§ **Text passage**
⁂
I think about time a lot lately. This is our second winter in New Jersey — which means it's been almost two years since we left Arizona, which still feels both like a lifetime ago and about three weeks ago. Lynds is turning 40 at the end of this month. We're about to fly back to Arizona for her birthday, then to London and Spain in June — trips we booked through a travel agent, which is a whole other story — and it's wild to me how quickly the calendar fills with things that feel both far away and imminent.
Spring has a way of accelerating time. Winter is long and slow and samey — especially when your apartment is your office — and then one Saturday you step outside and the world has changed. Trees that were bare and skeletal two weeks ago suddenly have leaves. Flowers are pushing through dirt. People are outside, and not in the "walking quickly with their head down" winter way, but in the "lingering, looking around, sitting on benches" spring way.
There's new life everywhere, literally. And sitting on that beach watching waves, I felt it — the awareness that you're in a moment. Not remembering it or anticipating it, just being in it. That's a hard thing to hold onto. It's like trying to look directly at a star — it's clearer in your peripheral vision than when you stare right at it.
⁂
§ **Instructions to follow**
Repeat the passage on time and spring word for word, between "There's new life" and "right at it.", inclusive. The lines that come next are separate material and are not part of the text.

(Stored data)
⁂
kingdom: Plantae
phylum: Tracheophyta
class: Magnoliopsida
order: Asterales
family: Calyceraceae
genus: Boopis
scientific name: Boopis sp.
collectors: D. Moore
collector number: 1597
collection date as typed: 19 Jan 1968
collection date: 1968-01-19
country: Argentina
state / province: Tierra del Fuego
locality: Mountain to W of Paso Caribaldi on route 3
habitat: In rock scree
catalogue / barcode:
⁂
§ **Solution for this task**
There's new life everywhere, literally. And sitting on that beach watching waves, I felt it — the awareness that you're in a moment. Not remembering it or anticipating it, just being in it. That's a hard thing to hold onto. It's like trying to look directly at a star — it's clearer in your peripheral vision than when you stare right at it.